In Yourcabs, not all drivers are coming up for the scheduled calls and it increases the discontented customers. And, other competitor, Uber is coming in India soon so Yourcabs need to manage their drivers by arranging available resources and reduce the cab cancellations. The dataset sums up a varied set of features about customers collected by Yourcabs from 2011 to through 2013. The goal is to predict whether a cab booking will get cancelled. It is needed to explore the variables which may affect the cancellation of the ride and suggests a revolutionary approach to predict the cancellations. The target variable is the binary indicator of whether a ride was canceled. Because the problem is supervised learning. the important key is to build a concise model of the distribution of class labels in terms of predictor features. There are a lot of missing values, inconsistent data types so it is needed to explore the data and handle these kinds of before building the prediction models. Feature selection methods are used to improve performance and reduce features. We implemented three different machine learning techniques (Logistic Regression, Decision Tree Algorithms, Random Forest, Naive Bayes, KNN, SVM) to predict the dependent variable. The feature selection and correlation analysis between the two variables are performed to uncover the most important variables. Features such as distance, from_month, hour_avg_cancellation, vehicle_model_ide, and waiting time are highly significant within the target prediction. Choosing the optimum features are used to maximize the prediction accuracy.
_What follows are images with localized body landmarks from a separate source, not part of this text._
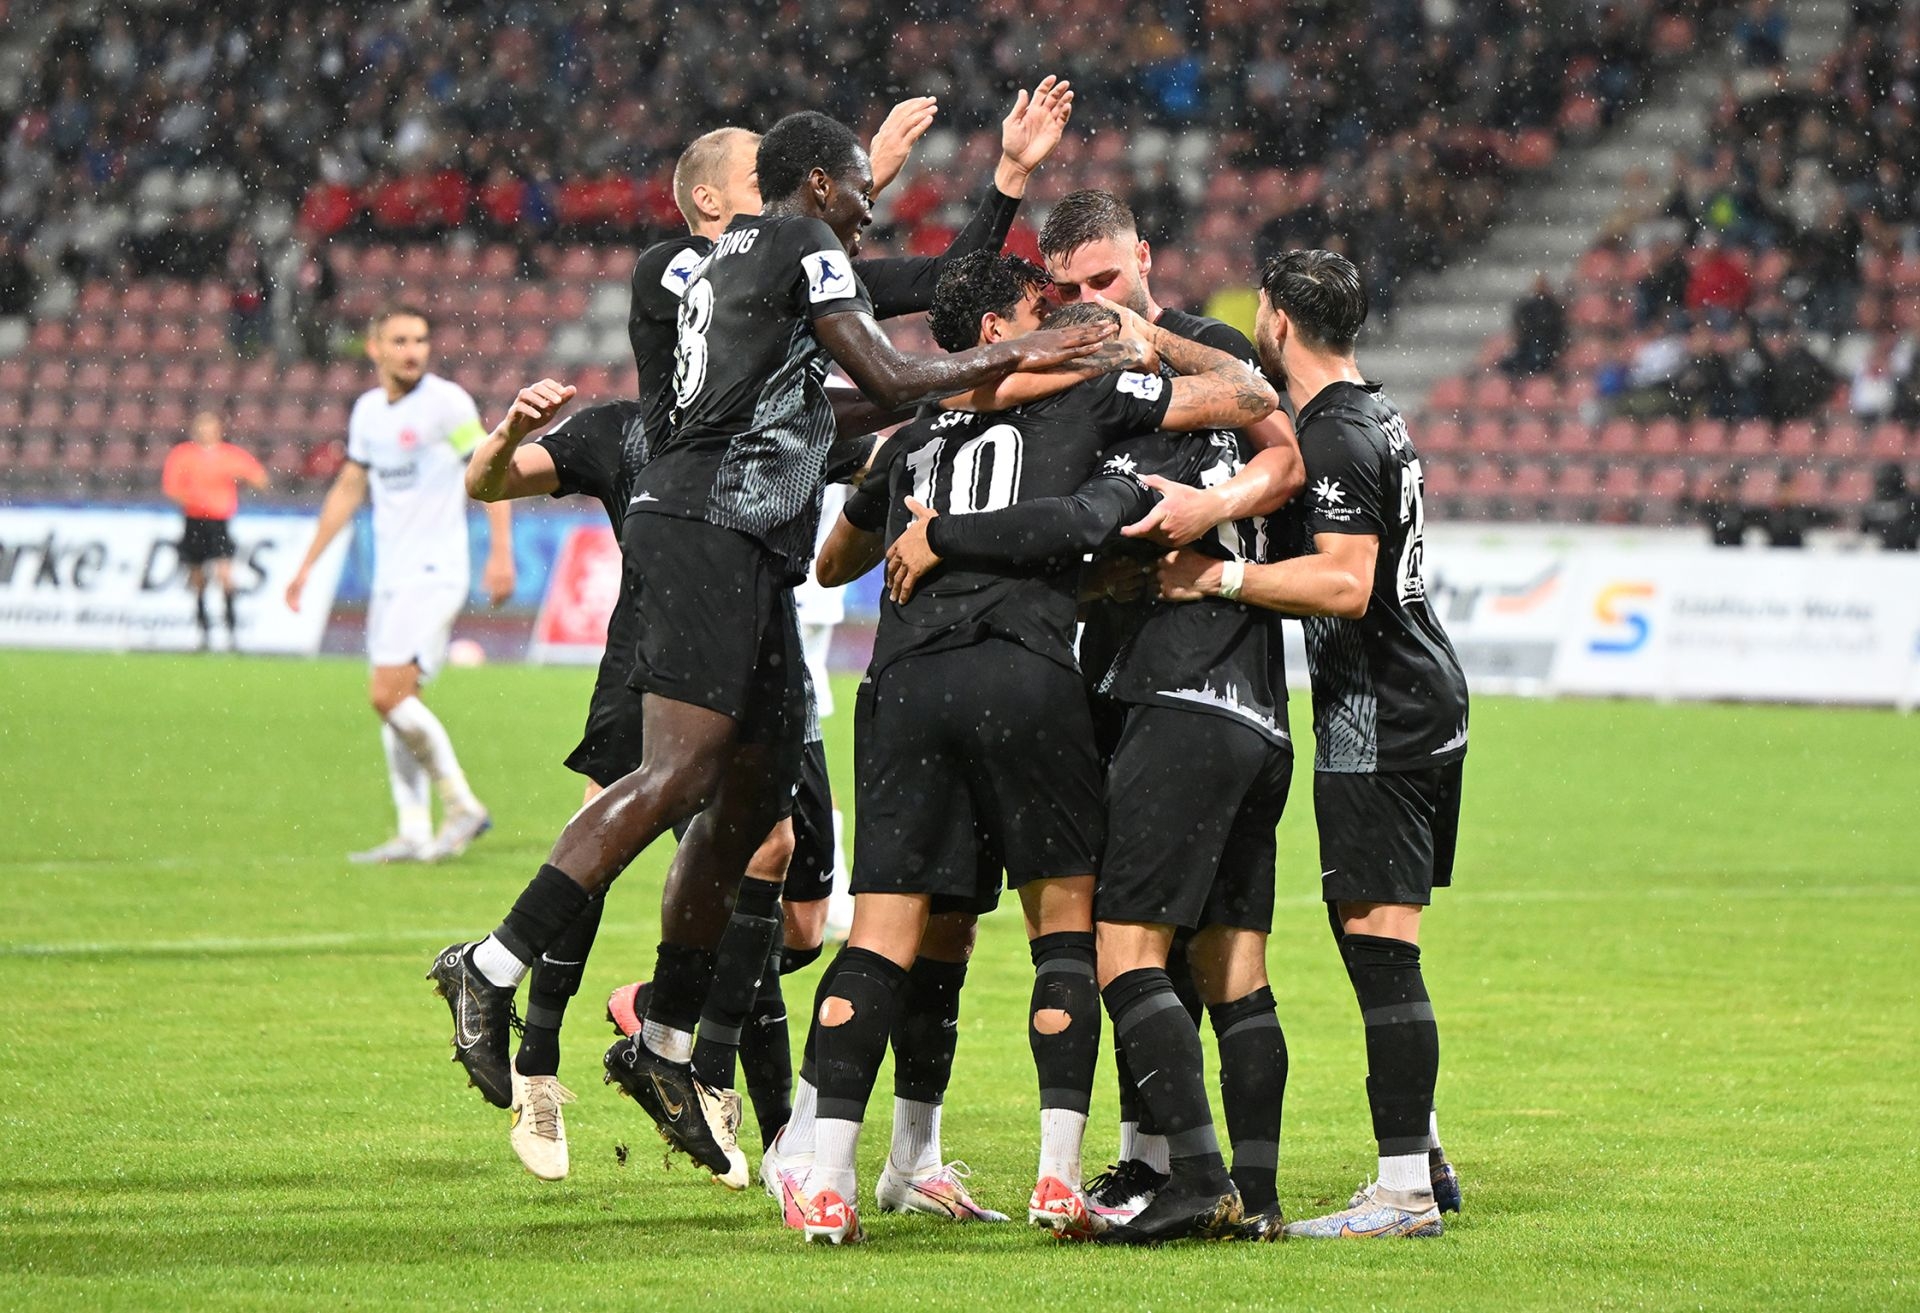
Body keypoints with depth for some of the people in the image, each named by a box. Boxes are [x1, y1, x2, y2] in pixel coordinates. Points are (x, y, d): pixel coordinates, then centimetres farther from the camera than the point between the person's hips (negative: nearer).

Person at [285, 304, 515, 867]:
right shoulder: (368, 410, 12)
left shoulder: (446, 401, -9)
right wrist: (307, 563, 23)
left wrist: (501, 554, -16)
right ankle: (414, 832, 7)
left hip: (434, 572, -8)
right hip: (389, 576, 8)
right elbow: (348, 488, 23)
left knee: (389, 693, -17)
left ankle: (462, 805, -7)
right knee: (393, 701, 5)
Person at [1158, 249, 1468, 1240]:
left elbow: (1345, 585, -25)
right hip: (1426, 709, 10)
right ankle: (1421, 1156, 21)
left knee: (1377, 944, -11)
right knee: (1378, 944, 16)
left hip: (1379, 718, -10)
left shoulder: (1335, 437, -15)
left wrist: (1220, 577, -21)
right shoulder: (1377, 418, 16)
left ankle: (1404, 1192, -14)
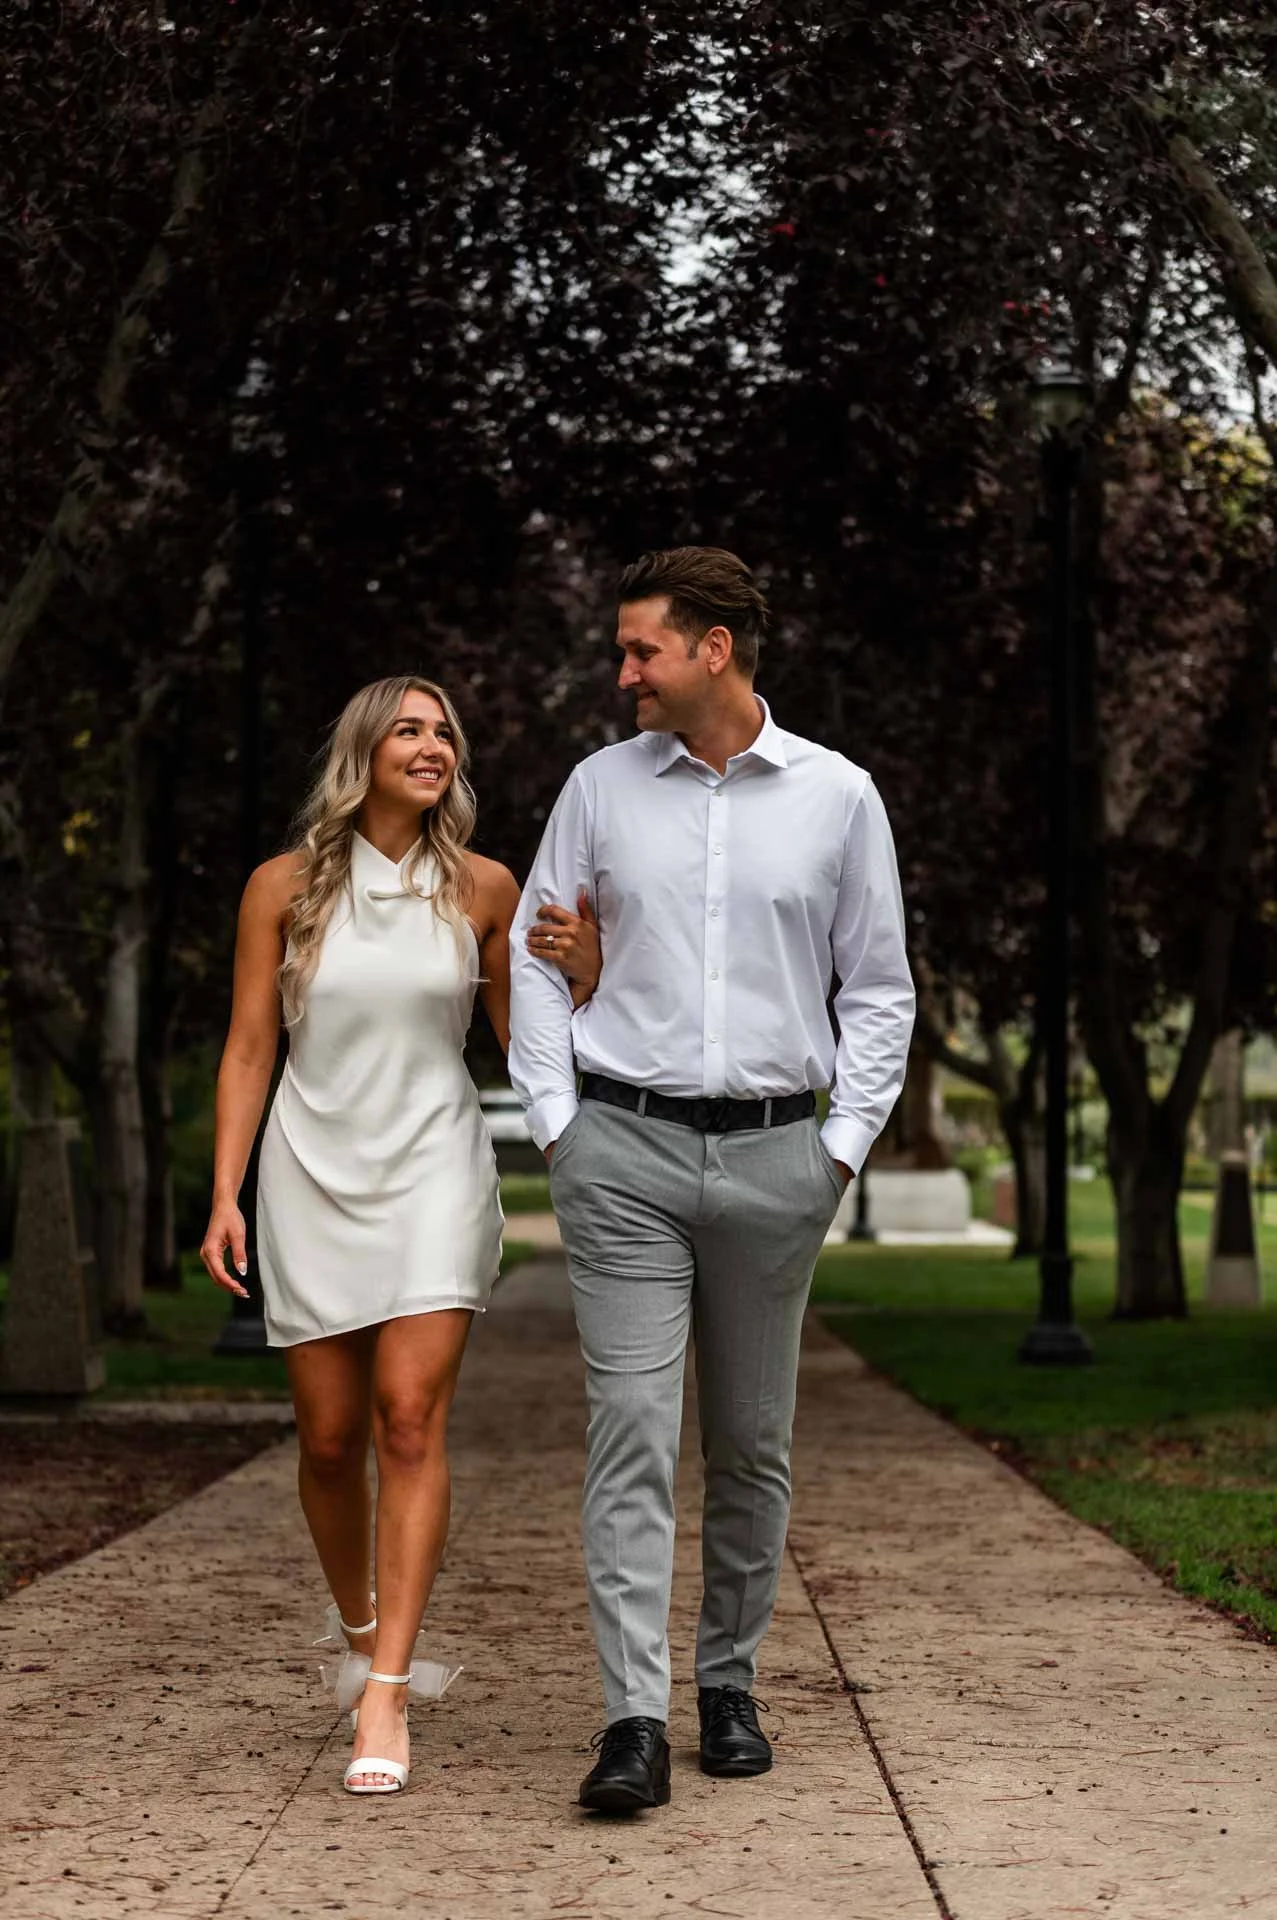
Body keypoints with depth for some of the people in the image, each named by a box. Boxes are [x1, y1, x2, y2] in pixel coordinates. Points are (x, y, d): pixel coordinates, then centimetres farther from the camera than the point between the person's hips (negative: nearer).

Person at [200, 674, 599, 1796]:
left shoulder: (482, 889, 2)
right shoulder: (286, 886, 1)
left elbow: (520, 1035, 11)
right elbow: (249, 1049, 3)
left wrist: (579, 979, -9)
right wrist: (225, 1196, -3)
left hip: (436, 1168, -1)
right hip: (316, 1175, 1)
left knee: (411, 1418, -14)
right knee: (330, 1436, 4)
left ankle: (384, 1697, -13)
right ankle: (357, 1622, 33)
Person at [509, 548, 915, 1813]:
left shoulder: (837, 797, 3)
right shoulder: (601, 787, 5)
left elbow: (880, 988, 9)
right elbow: (532, 957, 10)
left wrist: (843, 1144, 1)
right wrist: (554, 1123, 2)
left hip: (771, 1153, 1)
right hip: (624, 1151, -1)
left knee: (751, 1442, 9)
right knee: (631, 1430, -10)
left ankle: (729, 1684, 23)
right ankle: (634, 1721, -12)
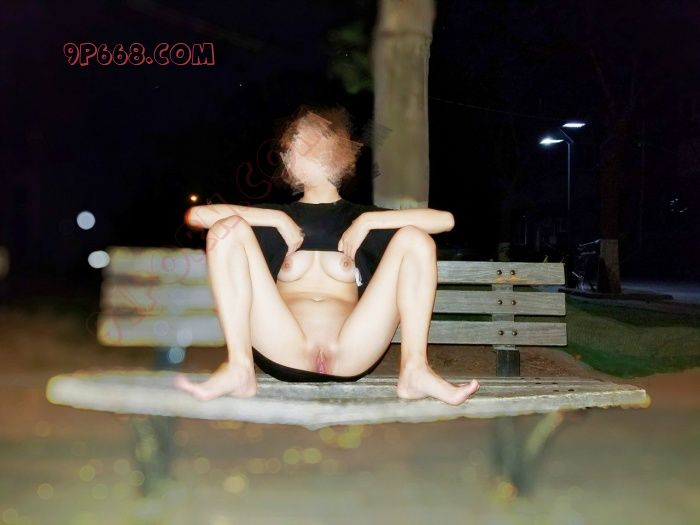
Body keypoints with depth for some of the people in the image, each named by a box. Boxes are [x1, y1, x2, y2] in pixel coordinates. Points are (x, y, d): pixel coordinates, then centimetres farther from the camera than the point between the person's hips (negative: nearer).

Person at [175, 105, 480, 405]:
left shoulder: (360, 217, 22)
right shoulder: (278, 215, 23)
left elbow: (445, 219, 11)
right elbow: (195, 215, 9)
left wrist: (368, 221, 4)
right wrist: (278, 219, 4)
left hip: (351, 356, 0)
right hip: (284, 354, 0)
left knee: (414, 238, -6)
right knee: (228, 229, -9)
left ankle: (414, 370, -17)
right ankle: (239, 368, -21)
In this project, our objective is to increase prediction accuracy by finding the main factors that predict whether a ride was canceled in this case. Our first step before building our model, we viewed all the variables given to us and determined what the different variables mean and we check for any missing values or other ways to clean the dataset. Data preparations, namely Exploratory Data Analysis include handling the missing data and imbalanced data, converting categorical features (dummy variables), selecting the important features, and data partitions. After preprocessing the data, we build models based on our dataset and evaluate their predictive performance by using the confusion matrix and lift charts.
Our objective is to find a best classifier that would predict whether or not the driver has cancelled the client’s call by using data obtained from the taxi company. By predicting possible cancellations an hour before the pickup time, YourCabs will be better able to manage its vendors and drivers by providing them with up-to-date information about cancellations and reduce the dissatisfaction incurred from drivers’ no-show. The following are the main goals of this project:
- Visualize the data to understand the categories of each attribute and their influence on the dependent variable.
- Data preprocessing (Handling the imbalances in the dataset, feature Selection, etc)
- Build the classification models (Logistic Regression, Decision Tree Algorithms, Random Forest, Naive Bayes, KNN, SVM) and find the best model.
- Compare and evaluate the AUC for all models
- Explaining the influence of each independent variable for the target variable
Our data are related with taxi cancellation for 10,000 clients. There are 18 input variables and a target variable (Cab cancellation). The dataset consists of 10,000 bookings and has a total of 19 variables. It is needed to predict whether the cab is cancelled.